Fig. 5 illustrates a training method of a neural network according to an embodiment of the present disclosure. The neural network described in connection with fig. 3, 4 may be trained using the training method 500 shown in fig. 5.
In step S502, a sample image and a true position of at least one target object present in the sample image may be acquired. Wherein the sample image may comprise a human body image and the target object may be a human body key point. It should be noted that the human body image in the present embodiment is from a public data set.
In step S504, the sample image is input into the neural network to be trained, and at least one position feature map respectively used for at least one target object output by the neural network to be trained is obtained.

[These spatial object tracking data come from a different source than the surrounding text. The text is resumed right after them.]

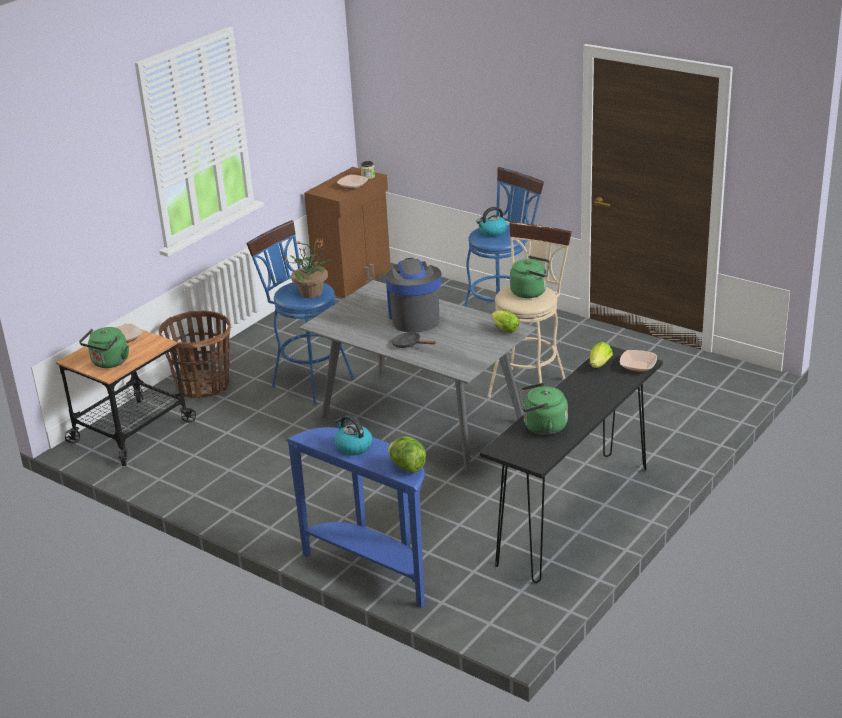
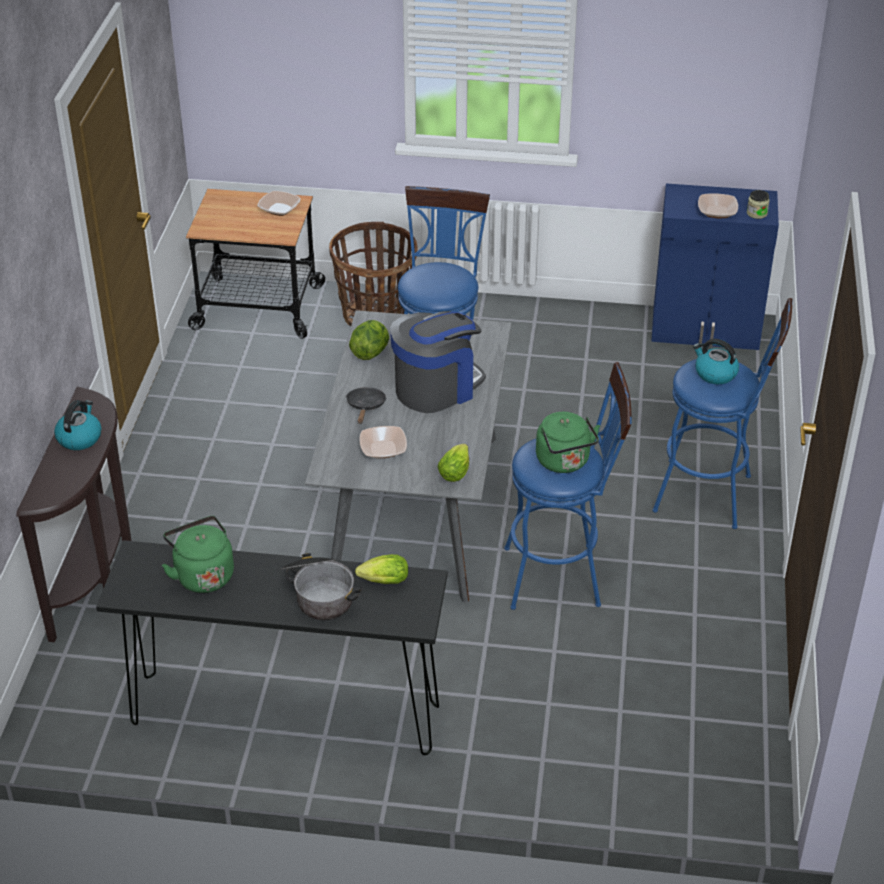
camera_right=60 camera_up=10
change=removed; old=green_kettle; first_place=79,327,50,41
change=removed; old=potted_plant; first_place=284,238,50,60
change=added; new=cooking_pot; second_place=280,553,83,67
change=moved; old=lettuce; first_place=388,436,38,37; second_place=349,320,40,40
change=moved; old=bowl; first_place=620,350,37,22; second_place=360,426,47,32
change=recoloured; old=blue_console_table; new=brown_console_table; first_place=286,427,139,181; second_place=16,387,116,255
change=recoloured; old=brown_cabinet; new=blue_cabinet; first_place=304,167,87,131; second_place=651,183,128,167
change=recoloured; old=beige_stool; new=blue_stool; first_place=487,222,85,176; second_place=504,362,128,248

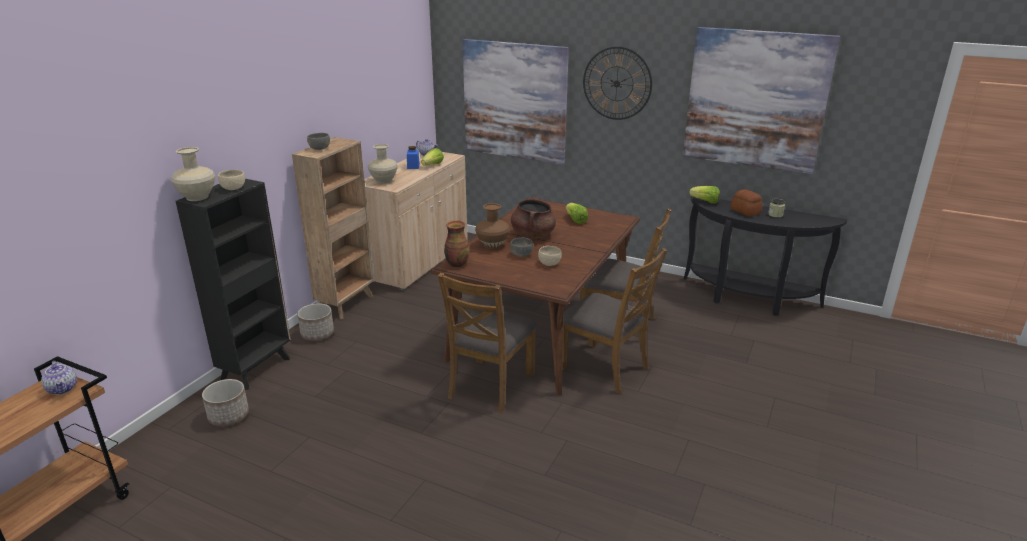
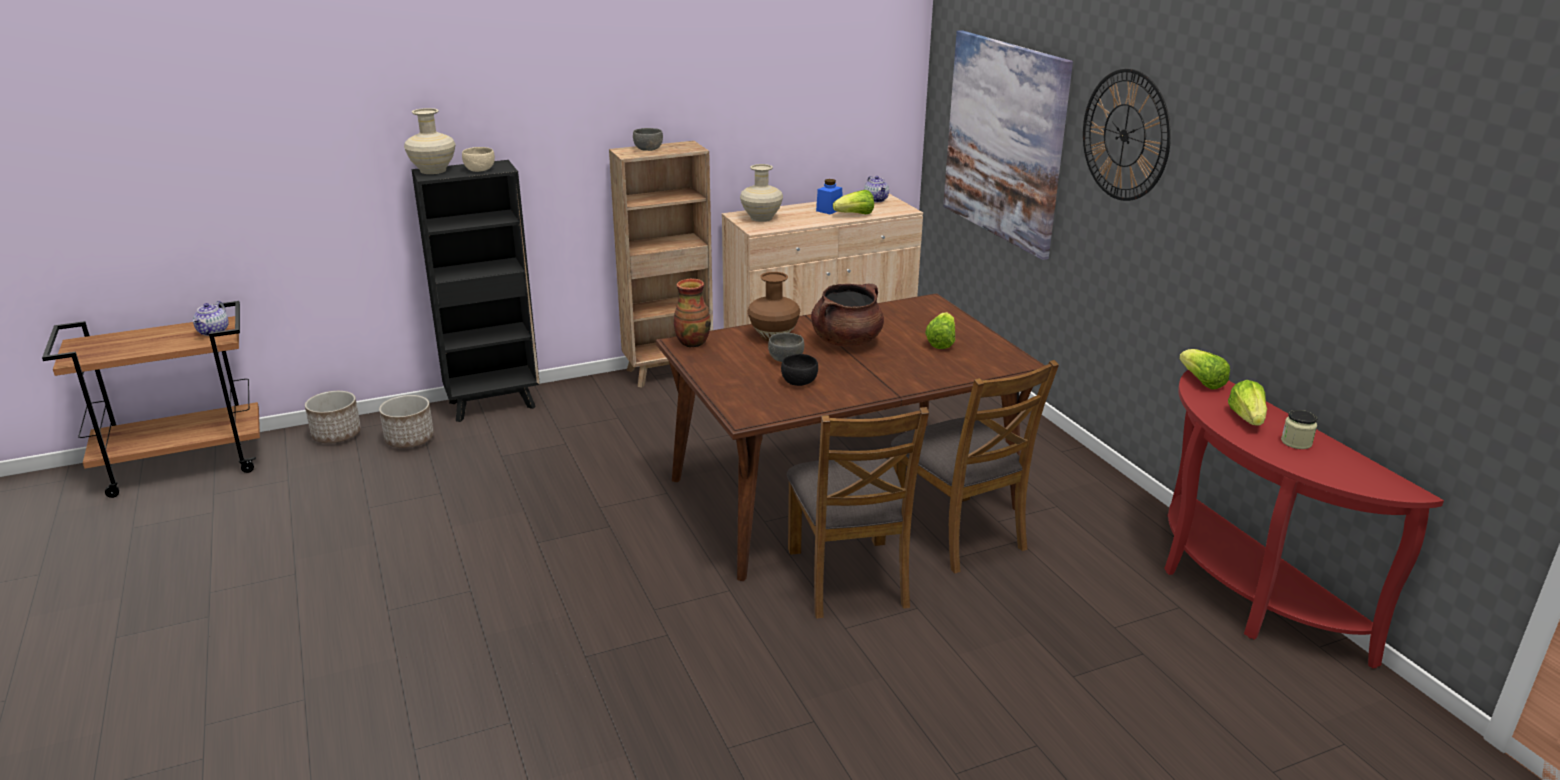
camera_right=40 camera_up=0
change=removed; old=brown_chair; first_place=438,273,99,141
change=removed; old=picture; first_place=683,27,157,147
change=moved; old=planter; first_place=297,303,37,38; second_place=305,391,56,53
change=replaced; old=bread; new=lettuce; first_place=731,189,32,27; second_place=1228,380,39,46
change=recoloured; old=beige_bowl; new=black_bowl; first_place=538,246,24,20; second_place=781,354,37,32
change=recoloured; old=black_console_table; new=red_console_table; first_place=684,196,164,120; second_place=1164,370,280,298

The initial parameters of the neural network to be trained may be randomly generated or obtained through pre-training.
In step S506, a predicted position of the at least one target object in the sample image may be determined based on the at least one position feature map.
In step S508, a loss function may be calculated based on the actual position noted in step S502 and the predicted position obtained in step S506. In some examples, a loss function such as Mean Square Error (MSE) may be used.
In step S510, parameters in the neural network may be adjusted based on the loss function calculated in step S508, so that the neural network can learn features of each target object to be detected, which refers to the accuracy of target object detection.
Fig. 6 illustrates an exemplary block diagram of an image processing apparatus according to an embodiment of the present disclosure.
As shown in fig. 6, the image processing apparatus 600 may include a semantic feature acquisition unit 610, a target feature acquisition unit 620, and a target object detection unit 630.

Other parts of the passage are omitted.